From the material below, copy out word for word the lines that start with the line containing "family: Lycopodiaceae" and go on through the line containing "family: Amaryllidaceae".

Data excerpts
──────────────────────────────
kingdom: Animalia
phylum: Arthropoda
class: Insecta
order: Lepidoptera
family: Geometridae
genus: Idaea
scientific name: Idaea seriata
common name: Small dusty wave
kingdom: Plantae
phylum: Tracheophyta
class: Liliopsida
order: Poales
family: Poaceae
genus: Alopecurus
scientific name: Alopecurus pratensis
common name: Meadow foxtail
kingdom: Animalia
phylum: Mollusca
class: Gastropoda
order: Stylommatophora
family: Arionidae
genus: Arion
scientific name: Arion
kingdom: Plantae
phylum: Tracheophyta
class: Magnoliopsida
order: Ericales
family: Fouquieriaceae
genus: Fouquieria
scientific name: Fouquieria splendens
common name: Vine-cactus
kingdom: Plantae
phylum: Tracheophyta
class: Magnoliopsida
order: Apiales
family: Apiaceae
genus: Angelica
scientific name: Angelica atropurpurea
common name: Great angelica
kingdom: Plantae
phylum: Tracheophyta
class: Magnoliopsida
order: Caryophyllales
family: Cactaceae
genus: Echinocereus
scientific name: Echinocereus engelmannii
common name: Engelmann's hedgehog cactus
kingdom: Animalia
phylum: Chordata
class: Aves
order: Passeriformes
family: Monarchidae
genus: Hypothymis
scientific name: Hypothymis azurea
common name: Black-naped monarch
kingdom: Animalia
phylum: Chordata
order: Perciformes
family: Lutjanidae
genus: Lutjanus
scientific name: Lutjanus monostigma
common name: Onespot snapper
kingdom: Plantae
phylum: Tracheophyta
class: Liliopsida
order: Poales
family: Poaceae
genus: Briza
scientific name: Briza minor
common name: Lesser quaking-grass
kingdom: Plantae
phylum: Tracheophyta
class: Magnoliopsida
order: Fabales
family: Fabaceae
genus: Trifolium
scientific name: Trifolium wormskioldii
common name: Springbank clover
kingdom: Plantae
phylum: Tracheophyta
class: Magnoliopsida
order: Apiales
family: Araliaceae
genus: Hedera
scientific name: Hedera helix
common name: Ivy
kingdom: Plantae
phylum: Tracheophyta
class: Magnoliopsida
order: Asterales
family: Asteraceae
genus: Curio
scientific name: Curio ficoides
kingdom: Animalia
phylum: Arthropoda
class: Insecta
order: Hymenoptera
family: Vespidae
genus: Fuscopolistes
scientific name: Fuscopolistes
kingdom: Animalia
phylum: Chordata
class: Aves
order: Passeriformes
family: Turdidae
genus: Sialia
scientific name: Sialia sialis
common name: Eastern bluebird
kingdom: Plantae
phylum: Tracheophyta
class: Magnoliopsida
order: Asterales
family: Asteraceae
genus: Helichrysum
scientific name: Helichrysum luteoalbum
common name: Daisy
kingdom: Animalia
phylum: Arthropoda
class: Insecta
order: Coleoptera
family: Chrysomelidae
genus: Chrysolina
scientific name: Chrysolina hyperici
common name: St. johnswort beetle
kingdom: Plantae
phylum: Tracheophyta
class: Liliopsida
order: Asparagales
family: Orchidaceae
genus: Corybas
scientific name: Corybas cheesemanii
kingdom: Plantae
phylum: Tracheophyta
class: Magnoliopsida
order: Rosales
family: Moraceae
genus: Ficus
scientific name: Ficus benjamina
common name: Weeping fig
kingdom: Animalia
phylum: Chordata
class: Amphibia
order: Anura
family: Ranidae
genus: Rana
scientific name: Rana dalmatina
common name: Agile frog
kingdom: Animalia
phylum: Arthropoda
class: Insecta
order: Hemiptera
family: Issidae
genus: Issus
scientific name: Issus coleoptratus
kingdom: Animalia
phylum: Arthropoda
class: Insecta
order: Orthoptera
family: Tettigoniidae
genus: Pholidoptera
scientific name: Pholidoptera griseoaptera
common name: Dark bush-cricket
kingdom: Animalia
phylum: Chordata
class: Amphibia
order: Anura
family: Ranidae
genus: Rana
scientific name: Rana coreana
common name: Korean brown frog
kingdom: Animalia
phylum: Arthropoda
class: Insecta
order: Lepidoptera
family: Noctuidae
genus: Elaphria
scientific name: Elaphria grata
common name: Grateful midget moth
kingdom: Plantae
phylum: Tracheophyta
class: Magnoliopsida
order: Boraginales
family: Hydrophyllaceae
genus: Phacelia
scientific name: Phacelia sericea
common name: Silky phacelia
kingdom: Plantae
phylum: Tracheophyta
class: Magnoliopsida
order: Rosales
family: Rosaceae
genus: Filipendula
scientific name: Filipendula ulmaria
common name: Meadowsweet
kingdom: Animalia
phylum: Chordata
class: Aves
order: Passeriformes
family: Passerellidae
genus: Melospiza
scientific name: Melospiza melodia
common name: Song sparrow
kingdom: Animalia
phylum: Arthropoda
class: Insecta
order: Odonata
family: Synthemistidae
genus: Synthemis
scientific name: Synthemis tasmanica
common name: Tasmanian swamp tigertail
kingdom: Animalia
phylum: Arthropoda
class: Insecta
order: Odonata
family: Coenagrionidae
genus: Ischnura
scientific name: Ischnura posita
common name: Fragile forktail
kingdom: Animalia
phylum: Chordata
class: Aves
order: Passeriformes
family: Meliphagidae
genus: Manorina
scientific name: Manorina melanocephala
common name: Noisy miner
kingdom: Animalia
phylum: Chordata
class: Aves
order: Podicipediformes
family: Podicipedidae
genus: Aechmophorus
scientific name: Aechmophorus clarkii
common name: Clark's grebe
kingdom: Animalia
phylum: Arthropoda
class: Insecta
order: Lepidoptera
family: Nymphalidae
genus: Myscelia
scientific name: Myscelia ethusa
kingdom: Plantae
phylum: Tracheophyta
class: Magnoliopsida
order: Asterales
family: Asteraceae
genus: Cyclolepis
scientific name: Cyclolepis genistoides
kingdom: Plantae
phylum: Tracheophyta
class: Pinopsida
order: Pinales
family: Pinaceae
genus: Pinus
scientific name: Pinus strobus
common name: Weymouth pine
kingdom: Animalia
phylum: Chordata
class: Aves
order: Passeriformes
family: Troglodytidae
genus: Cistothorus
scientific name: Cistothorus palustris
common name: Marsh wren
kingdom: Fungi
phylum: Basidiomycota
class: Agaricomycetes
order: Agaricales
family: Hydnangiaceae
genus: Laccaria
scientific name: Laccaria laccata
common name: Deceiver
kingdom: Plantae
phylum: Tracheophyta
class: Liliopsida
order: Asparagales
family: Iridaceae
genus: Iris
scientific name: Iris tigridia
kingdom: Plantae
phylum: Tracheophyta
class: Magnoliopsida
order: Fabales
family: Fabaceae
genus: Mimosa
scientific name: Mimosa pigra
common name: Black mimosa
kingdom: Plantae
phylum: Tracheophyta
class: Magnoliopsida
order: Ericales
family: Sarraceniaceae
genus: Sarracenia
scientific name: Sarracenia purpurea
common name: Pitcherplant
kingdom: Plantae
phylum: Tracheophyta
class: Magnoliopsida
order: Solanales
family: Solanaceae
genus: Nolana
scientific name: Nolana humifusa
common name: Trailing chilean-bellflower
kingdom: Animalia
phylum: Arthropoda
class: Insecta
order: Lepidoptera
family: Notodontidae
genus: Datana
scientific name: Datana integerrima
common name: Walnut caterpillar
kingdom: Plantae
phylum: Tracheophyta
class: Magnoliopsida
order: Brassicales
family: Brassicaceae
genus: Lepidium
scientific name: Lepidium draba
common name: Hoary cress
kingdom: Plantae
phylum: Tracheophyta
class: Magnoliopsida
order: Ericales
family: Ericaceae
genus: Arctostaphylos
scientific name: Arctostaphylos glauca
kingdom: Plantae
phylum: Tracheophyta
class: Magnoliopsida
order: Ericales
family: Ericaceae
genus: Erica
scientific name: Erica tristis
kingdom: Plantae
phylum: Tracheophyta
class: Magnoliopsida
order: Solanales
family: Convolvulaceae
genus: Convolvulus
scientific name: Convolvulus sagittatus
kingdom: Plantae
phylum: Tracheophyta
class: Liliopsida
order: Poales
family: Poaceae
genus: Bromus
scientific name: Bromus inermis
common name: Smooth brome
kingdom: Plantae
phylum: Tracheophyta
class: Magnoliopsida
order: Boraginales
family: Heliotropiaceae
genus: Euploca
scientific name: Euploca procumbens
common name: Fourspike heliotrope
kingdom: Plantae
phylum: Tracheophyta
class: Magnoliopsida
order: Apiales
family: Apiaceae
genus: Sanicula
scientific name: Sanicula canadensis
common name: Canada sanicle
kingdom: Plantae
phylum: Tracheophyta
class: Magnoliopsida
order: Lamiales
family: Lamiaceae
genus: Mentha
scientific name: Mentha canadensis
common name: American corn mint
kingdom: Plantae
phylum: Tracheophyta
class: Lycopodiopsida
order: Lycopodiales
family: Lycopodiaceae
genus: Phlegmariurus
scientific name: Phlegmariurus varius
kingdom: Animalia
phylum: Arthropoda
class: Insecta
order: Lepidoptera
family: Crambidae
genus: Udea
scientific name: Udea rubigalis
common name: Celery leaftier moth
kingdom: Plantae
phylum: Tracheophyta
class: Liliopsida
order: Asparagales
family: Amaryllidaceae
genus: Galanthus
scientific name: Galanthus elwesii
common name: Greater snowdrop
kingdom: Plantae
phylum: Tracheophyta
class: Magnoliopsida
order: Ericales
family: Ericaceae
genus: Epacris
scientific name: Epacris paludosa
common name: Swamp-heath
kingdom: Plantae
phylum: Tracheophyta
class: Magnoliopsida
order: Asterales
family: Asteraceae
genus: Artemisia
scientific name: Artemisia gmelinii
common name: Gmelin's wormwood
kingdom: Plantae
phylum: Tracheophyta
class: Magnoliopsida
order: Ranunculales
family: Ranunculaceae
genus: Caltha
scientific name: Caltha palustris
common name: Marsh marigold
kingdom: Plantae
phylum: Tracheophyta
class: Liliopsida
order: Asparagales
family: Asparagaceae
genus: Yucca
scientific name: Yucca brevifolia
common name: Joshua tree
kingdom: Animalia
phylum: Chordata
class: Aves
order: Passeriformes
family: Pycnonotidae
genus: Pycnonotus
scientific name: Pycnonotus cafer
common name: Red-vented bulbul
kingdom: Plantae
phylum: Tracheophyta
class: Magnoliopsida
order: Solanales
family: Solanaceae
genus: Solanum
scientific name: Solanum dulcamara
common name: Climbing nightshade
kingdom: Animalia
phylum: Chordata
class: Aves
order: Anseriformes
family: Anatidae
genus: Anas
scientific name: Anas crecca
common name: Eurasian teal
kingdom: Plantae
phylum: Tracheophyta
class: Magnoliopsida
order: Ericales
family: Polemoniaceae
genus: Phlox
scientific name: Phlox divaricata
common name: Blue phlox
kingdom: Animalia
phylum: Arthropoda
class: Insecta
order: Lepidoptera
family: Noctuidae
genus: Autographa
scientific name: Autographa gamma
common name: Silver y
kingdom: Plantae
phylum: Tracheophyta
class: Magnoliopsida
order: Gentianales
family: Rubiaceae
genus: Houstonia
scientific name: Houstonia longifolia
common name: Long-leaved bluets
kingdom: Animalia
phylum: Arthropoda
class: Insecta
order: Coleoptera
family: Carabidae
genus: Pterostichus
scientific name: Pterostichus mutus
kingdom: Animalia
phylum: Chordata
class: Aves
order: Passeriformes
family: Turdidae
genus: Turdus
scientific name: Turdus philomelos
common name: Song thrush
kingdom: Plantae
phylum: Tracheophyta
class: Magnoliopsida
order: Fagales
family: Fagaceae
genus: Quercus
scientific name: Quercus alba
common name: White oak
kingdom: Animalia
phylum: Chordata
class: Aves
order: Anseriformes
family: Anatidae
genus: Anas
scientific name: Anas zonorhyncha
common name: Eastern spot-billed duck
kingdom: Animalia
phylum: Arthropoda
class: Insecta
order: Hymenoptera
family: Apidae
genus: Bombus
──────────────────────────────
Final result ::
family: Lycopodiaceae
genus: Phlegmariurus
scientific name: Phlegmariurus varius
kingdom: Animalia
phylum: Arthropoda
class: Insecta
order: Lepidoptera
family: Crambidae
genus: Udea
scientific name: Udea rubigalis
common name: Celery leaftier moth
kingdom: Plantae
phylum: Tracheophyta
class: Liliopsida
order: Asparagales
family: Amaryllidaceae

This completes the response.